Three States, Three Fish Kills, and Summer Hasn't Started Yet
Three independent fish kills in Minnesota, Arizona, and Massachusetts in roughly the same week are forcing state biologists and watershed managers into an unusually early response.
Three independent fish kills in Minnesota, Arizona, and Massachusetts in roughly the same week are forcing state biologists and watershed managers into an unusually early response.
Contractors in a punt pulled bluegill and crappie carcasses from Como Lake in St. Paul in early June. By the time Marielena Lima, River Science Program Manager at the Charles River Watershed Association, got the call about a separate die-off on the Charles River in Massachusetts, Arizona wildlife officers had already closed San Carlos Lake to the public. Three watersheds, three independent incidents, roughly the same week.
A "fish kill" is what biologists call a sudden, mass die-off in a single body of water. The mechanism behind all three of these incidents is the same: low dissolved oxygen, the kind that happens when surface water heats faster than deeper layers can mix, or when drought and reservoir operations strip oxygen out of a lake or river.
At Como Lake, roughly 1,000 bluegill and crappie died in a single event after a rapid heat influx dropped oxygen levels in the urban St. Paul lake, per local reporting by the Minnesota Star Tribune (as reported by Futurism). Bluegill and crappie are both panfish, common in Midwestern lakes and popular with shore anglers.
In Arizona, San Carlos Lake was closed indefinitely after a major die-off that state wildlife officials said affected approximately 100 percent of the fish population, the result of drought conditions compounded by a nearby dam release, per Arizona state wildlife officials (as reported by Futurism).
On the Charles River, a large die-off of carp followed a pre-summer heat wave that hit fish already exhausted from spawning, per the Charles River Watershed Association, as reported by WGBH (and aggregated by Futurism).

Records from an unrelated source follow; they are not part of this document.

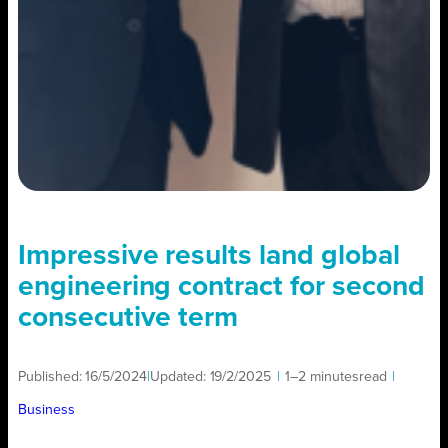
Impressive results land global
engineering contract for second
consecutive term
Published:
16/5/2024
|
Updated:
19/2/2025
|
1–2 minutes
read
|
Business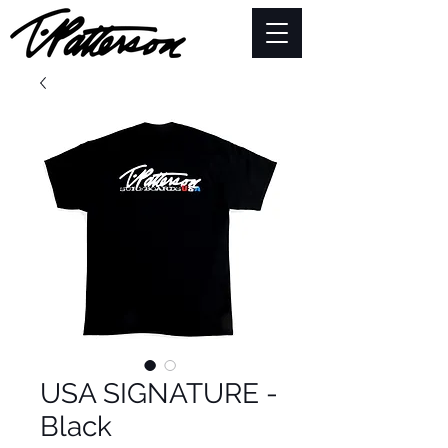
USA SIGNATURE -
Black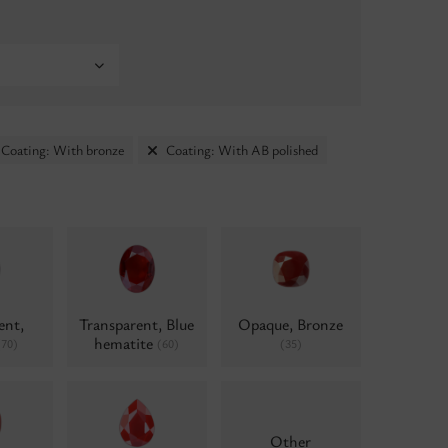
Coating: With bronze
Coating: With AB polished
ent,
Transparent, Blue
Opaque, Bronze
hematite
(70)
(60)
(35)
Other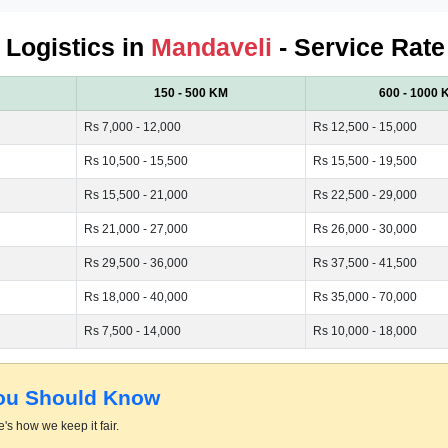
d Logistics in
Mandaveli
- Service Rate
150 - 500 KM
600 - 1000 
Rs 7,000 - 12,000
Rs 12,500 - 15,000
Rs 10,500 - 15,500
Rs 15,500 - 19,500
Rs 15,500 - 21,000
Rs 22,500 - 29,000
Rs 21,000 - 27,000
Rs 26,000 - 30,000
Rs 29,500 - 36,000
Rs 37,500 - 41,500
Rs 18,000 - 40,000
Rs 35,000 - 70,000
Rs 7,500 - 14,000
Rs 10,000 - 18,000
You Should Know
's how we keep it fair.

Carp are a hardy, bottom-feeding species that often tolerates warm, murky water.
"It's such an early fish kill," Lima told WGBH. "Usually it happens later down in the summer when it's really hot."

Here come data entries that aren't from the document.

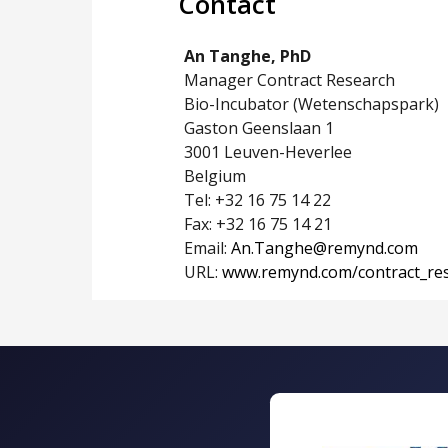
Contact
An Tanghe, PhD
Manager Contract Research
Bio-Incubator (Wetenschapspark)
Gaston Geenslaan 1
3001 Leuven-Heverlee
Belgium
Tel: +32 16 75 14 22
Fax: +32 16 75 14 21
Email:
An.Tanghe@remynd.com
URL:
www.remynd.com/contract_re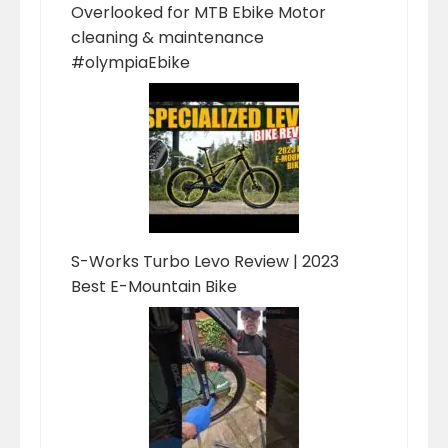
Overlooked for MTB Ebike Motor
cleaning & maintenance
#olympiaEbike
S-Works Turbo Levo Review | 2023
Best E-Mountain Bike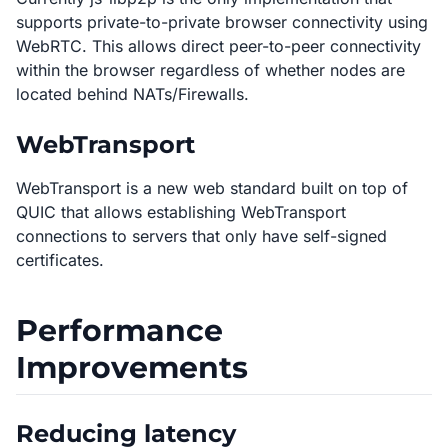
supports private-to-private browser connectivity using
WebRTC. This allows direct peer-to-peer connectivity
within the browser regardless of whether nodes are
located behind NATs/Firewalls.
WebTransport
WebTransport is a new web standard built on top of
QUIC that allows establishing WebTransport
connections to servers that only have self-signed
certificates.
Performance
Improvements
Reducing latency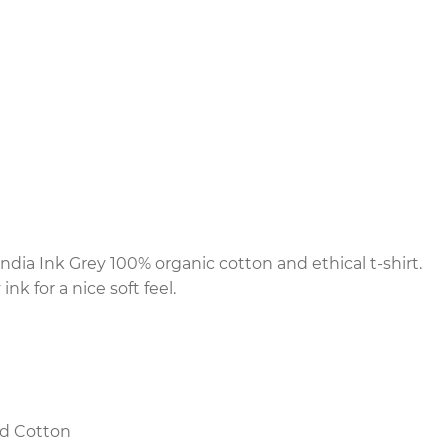
ndia Ink Grey 100% organic cotton and ethical t-shirt.
nk for a nice soft feel.
d Cotton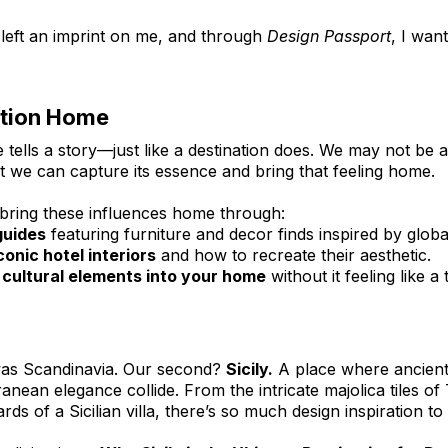
 left an imprint on me, and through 
Design Passport
, I wan
ation Home
tells a story—just like a destination does. We may not be abl
ut we can capture its essence and bring that feeling home.
o bring these influences home through:
guides
 featuring furniture and decor finds inspired by global
onic hotel interiors
 and how to recreate their aesthetic.
g cultural elements into your home
 without it feeling like 
 was Scandinavia. Our second? 
Sicily.
 A place where ancient 
nean elegance collide. From the intricate majolica tiles of
s of a Sicilian villa, there’s so much design inspiration t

Three incidents in three regions in the same week is a suggestive pattern, not a statistical trend. This story rests on three local events, not a national tally. A NOAA, USGS, or state fishery aggregate would be needed to put a number on whether 2026 is tracking above the historical baseline for early-season kills.
What is clear is that the response is happening visibly, and earlier than the calendars suggest. Lake managers are contracting out the grim physical work of pulling carcasses out of urban water. State wildlife officers are closing public access on reservoir lakes. Watershed scientists are explaining to local reporters why a fish that survived the spawn can still suffocate in water that warmed faster than the deeper layers could absorb it.
The work that follows is a stewardship test. State agencies and contractors are doing the visible cleanup now, but the harder question is whether the people and the oxygen-monitoring systems that responded in early June will still be in position when the hottest weeks arrive.